[Study material Boundary: Start]
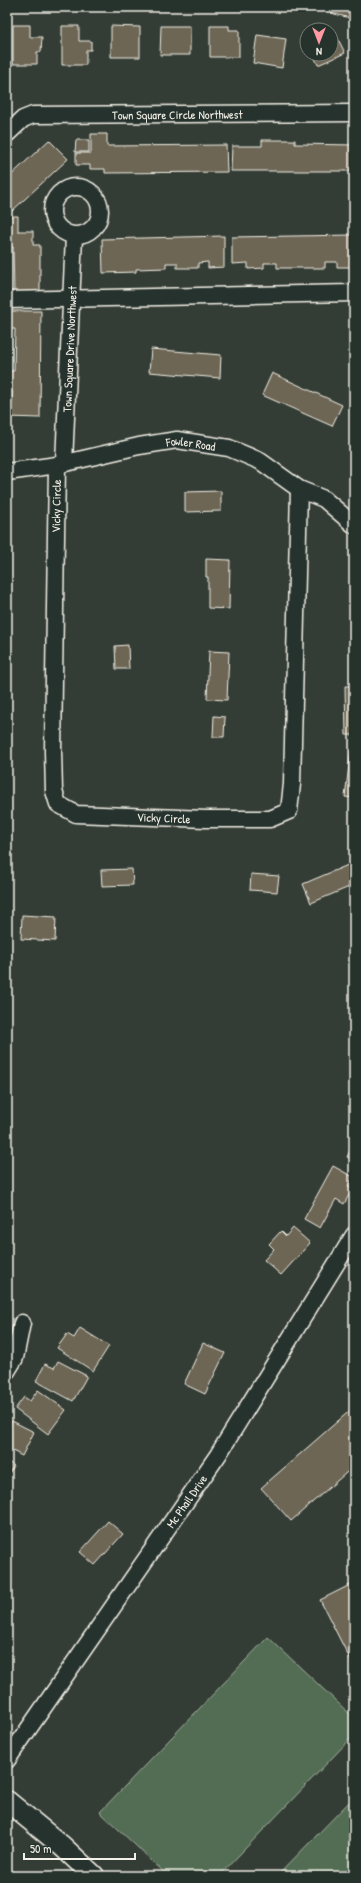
<svg xmlns="http://www.w3.org/2000/svg" width="361" height="1883" font-family="'Patrick Hand',sans-serif">
	<rect width="100%" height="100%" fill="#343d35"/>
	<filter id="ink" filterUnits="userSpaceOnUse"><feTurbulence type="fractalNoise" baseFrequency=".025" numOctaves="2"/><feDisplacementMap in="SourceGraphic" scale="8" xChannelSelector="R" yChannelSelector="G"/><feConvolveMatrix kernelMatrix="1 2 1 2 8 2 1 2 1" color-interpolation-filters="sRGB"/></filter>
	<g filter="url(#ink)">
		<path fill="#526d54" stroke="#a3af9e" d="M268,1637L354,1718V1735L219,1876H168L100,1812Z
			M354,1797V1876H277Z"/>
		<path fill="#6d6655" stroke="#f4f1e8" d="M332,7H354V19L331,13Z
			M13,25H30V37H42L41,52H37V64H13Z
			M62,26H79V41H91V50H86V65H62Z
			M111,26L140,27V57H111Z
			M161,26H190V55H160Z
			M210,26H229V30H239V57H210Z
			M335,33L345,53L318,65L313,54H331V35Z
			M257,35L286,39L282,68L253,63Z
			M91,134H107V146L226,145L227,172L105,173V169H90V165H76V153H91Z
			M49,140L68,159L12,211L7,206V179Z
			M76,140H89V152H75Z
			M262,140H295V144L354,145V171H231L232,146H262Z
			M7,216H18V231H33V245H40V292L14,293L13,247H7Z
			M354,235V267H337V262H325V268H277V263H264V268L248,269V263L232,264V237Z
			M224,236V267L208,268V262L198,263V268H177V263H166V268L136,269V272L103,273L102,239Z
			M8,311H41L40,418L7,417V402H12V391H8V371H14L15,329H8Z
			M151,349L221,355L220,378L149,372Z
			M272,373L342,405L332,426L262,395Z
			M221,491V511L185,512V492Z
			M206,559L230,560L229,609L208,608V577H206Z
			M128,645L129,669H116L115,646Z
			M209,651L229,652L227,700L207,699Z
			M345,686H354V735H346Z
			M214,716L225,717L224,737H213Z
			M351,749H354V798L345,797Z
			M348,865L354,880V885L311,903L303,884Z
			M132,869L133,885L102,886L101,870Z
			M251,874L279,876L277,892L250,890Z
			M22,915L56,917L55,941L21,939Z
			M354,1142V1160L347,1157Z
			M333,1166L353,1177L348,1186L353,1188L344,1204L336,1199L320,1228L304,1219Z
			M293,1228L310,1243L281,1275L264,1260L274,1249L269,1244L281,1231L286,1236Z
			M80,1328L109,1346L93,1371L57,1348L67,1334L74,1338Z
			M203,1343L225,1353L205,1394L184,1384Z
			M58,1361L87,1376L73,1401L36,1381L45,1364L54,1368Z
			M38,1390L66,1410L48,1434L15,1409L24,1397L30,1401Z
			M354,1407V1466L291,1521L261,1488Z
			M12,1421L34,1432L22,1456L7,1448V1430Z
			M7,1461L14,1466L7,1476Z
			M108,1521L123,1534L95,1565L80,1552Z
			M354,1583V1667L320,1600Z"/>
		<g fill="none" stroke-linecap="round" stroke-linejoin="round">
			<g stroke="#f4f1e8" stroke-width="19">
				<g id="minor">
					<path id="s1" d="M7,134L23,119L33,115L354,113"/>
					<circle cx="76" cy="211" r="24"/>
					<path d="M7,300L354,293"/>
					<path id="s2" d="M64,463L74,236"/>
					<path id="s3" d="M57,465L53,751L54,791L58,804L76,814L206,819H270L289,811L292,784L299,489"/>
					<path id="s4" d="M7,472L57,465L139,446L177,440L229,448L260,461L299,489L324,499L354,525"/>
					<path d="M7,1371L15,1358L22,1323"/>
					<path id="s5" d="M7,1760L218,1455L354,1235"/>
				</g>
			</g>
			<g stroke="#f4f1e8" stroke-width="23">
				<path id="major" d="M7,1801L62,1846L94,1876"/>
			</g>
			<use href="#minor" stroke="#26332d" stroke-width="16"/>
			<use href="#major" stroke="#26332d" stroke-width="20"/>
		</g>
	</g>
	<g text-anchor="middle" dominant-baseline="central" stroke-width="3.5" stroke-linejoin="round" paint-order="stroke">
		<g font-size="12" fill="#f4f1e8" stroke="#26332d">
			<text stroke="none"><textPath href="#s1" startOffset="177">Town Square Circle Northwest</textPath></text>
			<text stroke="none"><textPath href="#s2" startOffset="114">Town Square Drive Northwest</textPath></text>
			<text stroke="none"><textPath href="#s4" startOffset="187">Fowler Road</textPath></text>
			<text transform="translate(56 506) rotate(-89)">Vicky Circle</text>
			<text stroke="none"><textPath href="#s3" startOffset="448">Vicky Circle</textPath></text>
			<text stroke="none"><textPath href="#s5" startOffset="315">Mc Phail Drive</textPath></text>
		</g>
	</g>
	<rect width="361" height="1883" fill="none" stroke="#26332d" stroke-width="24"/>
	<rect x="12" y="12" width="337" height="1859" fill="none" stroke="#f4f1e8" stroke-width="1.5" filter="url(#ink)"/>
	<g transform="translate(319 42) rotate(180)"><circle r="19" fill="#26332d" stroke="#787f78"/>
	<path d="M0-3L7 15L0 10L-7 15Z" fill="#ff9aa2"/>
	<text y="-6" font-size="11" font-weight="bold" text-anchor="middle" fill="#f4f1e8">N</text>
	</g>
	<path d="M24 1853v6h111v-6" fill="none" stroke="#f4f1e8" stroke-width="2"/>
	<text x="30" y="1853" font-size="12" fill="#f4f1e8" stroke="#26332d" stroke-width="3" paint-order="stroke">50 m</text>
</svg>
[Study material Boundary: End]
# Task brief
List, from the entries above, every line in which the word "Square" shows up.

# Response to this task
			<text stroke="none"><textPath href="#s1" startOffset="177">Town Square Circle Northwest</textPath></text>
			<text stroke="none"><textPath href="#s2" startOffset="114">Town Square Drive Northwest</textPath></text>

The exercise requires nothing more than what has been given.